Nasopharyngeal carcinoma is the most common malignancy of the nasopharynx. It is a squamous cell carcinoma of multifactorial etiology including Epstein-Barr virus (EBV) infection, smoking, genetic predisposition and diet. It is rare in western Europe and the United states but endemic in Asia, especially southern China. The peak incidence is in the sixth decade with men more commonly affected than women.
The primary tumor is usually located in the fossa of Rosenmüller, near the orifice of the eustachian tube. By compromising middle ear drainage, nasopharyngeal carcinomas can present with otitis media and conductive hearing loss. Skull base invasion may result in CNII-VI neuropathy. Cervical adenopathy is frequently seen at time of diagnosis and is due to local metastatic disease.
Nasopharyngeal carcinoma. A right sided soft tissue mass has eroded the petrous apex, right lateral clivus, and right lateral sphenoid sinus. Coronal postgadolinium T1-weighted image shows the large, enhancing right nasopharyngeal mass invading the clivus and right cavernous sinus and encasing the right cavernous internal carotid artery.

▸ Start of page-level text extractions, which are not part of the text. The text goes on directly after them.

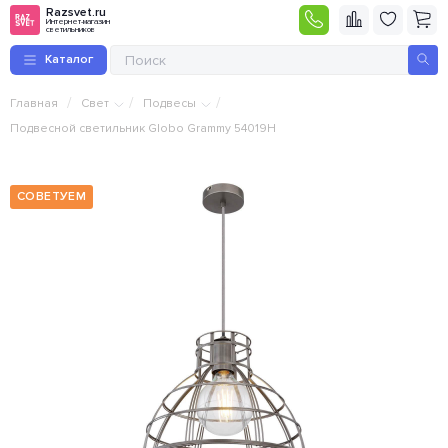
Razsvet.ru
Интернет-магазин
светильников
Каталог
/
/
/
Главная
Свет
Подвесы
Подвесной светильник Globo Grammy 54019H
СОВЕТУЕМ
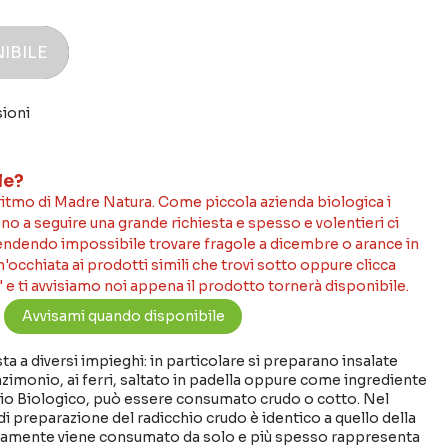
IBILE
sioni
le?
 ritmo di Madre Natura. Come piccola azienda biologica i
no a seguire una grande richiesta e spesso e volentieri ci
rendendo impossibile trovare fragole a dicembre o arance in
occhiata ai prodotti simili che trovi sotto oppure clicca
 e ti avvisiamo noi appena il prodotto tornerà disponibile.
sta a diversi impieghi: in particolare si preparano insalate
nzimonio, ai ferri, saltato in padella oppure come ingrediente
cchio Biologico, può essere consumato crudo o cotto. Nel
i preparazione del radicchio crudo è identico a quello della
aramente viene consumato da solo e più spesso rappresenta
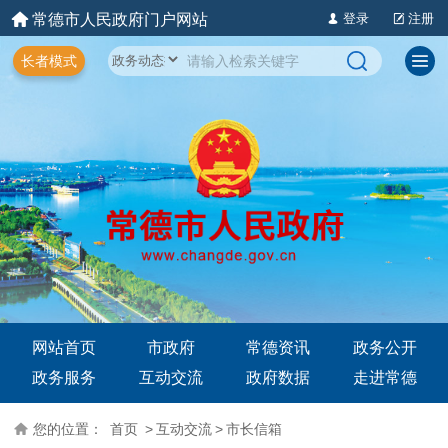
常德市人民政府门户网站
登录
注册
长者模式
网站首页
市政府
常德资讯
政务公开
政务服务
互动交流
政府数据
走进常德
您的位置：
首页
>
互动交流
>
市长信箱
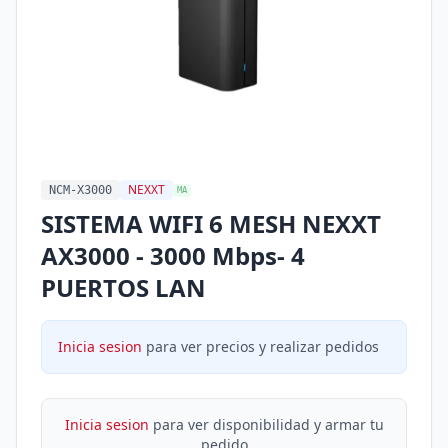
NEXXT
NCM-X3000
MA
SISTEMA WIFI 6 MESH NEXXT
AX3000 - 3000 Mbps- 4
PUERTOS LAN
Inicia sesion
para ver precios y realizar pedidos
Inicia sesion
para ver disponibilidad y armar tu
pedido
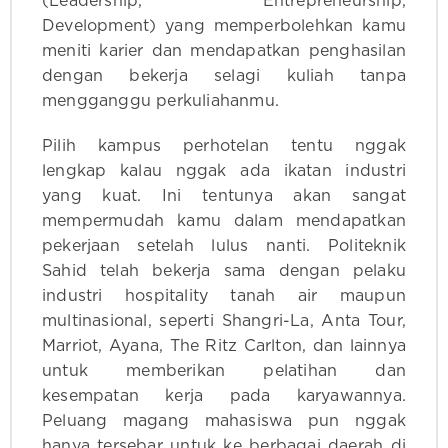
(Leadership, Entrepreneurship,
Development) yang memperbolehkan kamu
meniti karier dan mendapatkan penghasilan
dengan bekerja selagi kuliah tanpa
mengganggu perkuliahanmu.
Pilih kampus perhotelan tentu nggak
lengkap kalau nggak ada ikatan industri
yang kuat. Ini tentunya akan sangat
mempermudah kamu dalam mendapatkan
pekerjaan setelah lulus nanti. Politeknik
Sahid telah bekerja sama dengan pelaku
industri hospitality tanah air maupun
multinasional, seperti Shangri-La, Anta Tour,
Marriot, Ayana, The Ritz Carlton, dan lainnya
untuk memberikan pelatihan dan
kesempatan kerja pada karyawannya.
Peluang magang mahasiswa pun nggak
hanya tersebar untuk ke berbagai daerah di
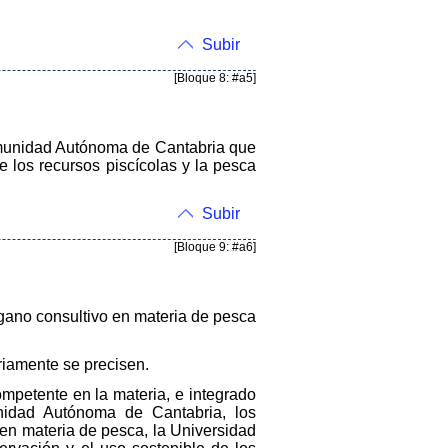
Subir
[Bloque 8: #a5]
Comunidad Autónoma de Cantabria que
e los recursos piscícolas y la pesca
Subir
[Bloque 9: #a6]
gano consultivo en materia de pesca
riamente se precisen.
ompetente en la materia, e integrado
nidad Autónoma de Cantabria, los
en materia de pesca, la Universidad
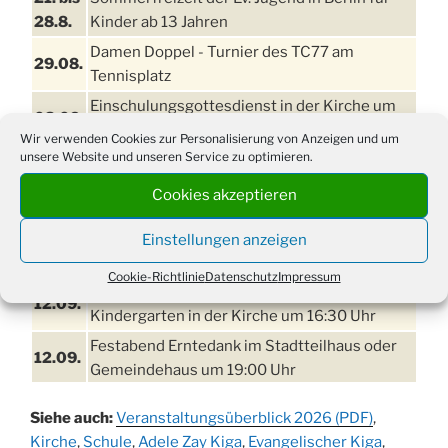
28.8.
Kinder ab 13 Jahren
Damen Doppel - Turnier des TC77 am
29.08.
Tennisplatz
Einschulungsgottesdienst in der Kirche um
03.09.
09:00 Uhr
Wir verwenden Cookies zur Personalisierung von Anzeigen und um
unsere Website und unseren Service zu optimieren.
11. bis
Erntefest in Drabenderhöhe
13.09.
Cookies akzeptieren
Disco für Jung und Junggebliebene
11.09.
(Ernteverein) im Stadtteilhaus oder
Einstellungen anzeigen
Gemeindehaus um 20:00 Uhr
Cookie-Richtlinie
Datenschutz
Impressum
Erntedankgottesdienst mit dem
12.09.
Kindergarten in der Kirche um 16:30 Uhr
Festabend Erntedank im Stadtteilhaus oder
12.09.
Gemeindehaus um 19:00 Uhr
Umzug und Feier zum Erntedankfest am
13.09.
Siehe auch:
Veranstaltungsüberblick 2026 (PDF)
,
Stadtteilhaus um 14:00 Uhr
Kirche
,
Schule
,
Adele Zay Kiga
,
Evangelischer Kiga
,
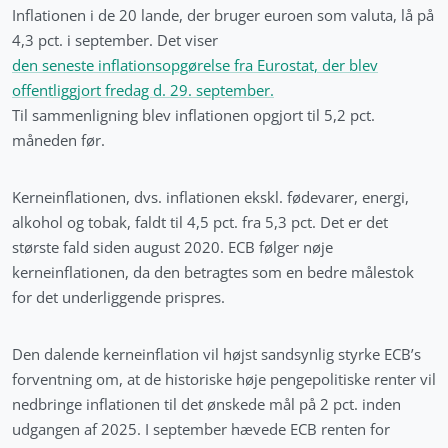
Inflationen i de 20 lande, der bruger euroen som valuta, lå på
4,3 pct. i september. Det viser
den seneste inflationsopgørelse fra Eurostat, der blev
offentliggjort fredag d. 29. september.
Til sammenligning blev inflationen opgjort til 5,2 pct.
måneden før.
Kerneinflationen, dvs. inflationen ekskl. fødevarer, energi,
alkohol og tobak, faldt til 4,5 pct. fra 5,3 pct. Det er det
største fald siden august 2020. ECB følger nøje
kerneinflationen, da den betragtes som en bedre målestok
for det underliggende prispres.
Den dalende kerneinflation vil højst sandsynlig styrke ECB’s
forventning om, at de historiske høje pengepolitiske renter vil
nedbringe inflationen til det ønskede mål på 2 pct. inden
udgangen af 2025. I september hævede ECB renten for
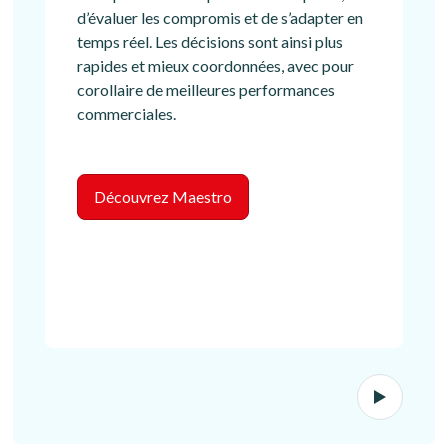
d’évaluer les compromis et de s’adapter en
temps réel. Les décisions sont ainsi plus
rapides et mieux coordonnées, avec pour
corollaire de meilleures performances
commerciales.
Découvrez Maestro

Presenting findings include serious otitis media/middle ear effusion, nasal obstruction, epistaxis, or cranial nerve dysfunction. Nasopharyngeal carcinoma should be considered in any adult who presents with a first episode of otitis media.
CT and MR imaging characterize the primary mass and local nodal metastases, which are present in more than half of patients at diagnosis. Tumor can extend to invade the skull base and cranium via the eustachian tube, clivus, or neuroforamina. Distant metastases are usually found in the bone, liver and lung.
Primary treatment is external-beam radiation therapy, which may be supplemented with chemotherapy.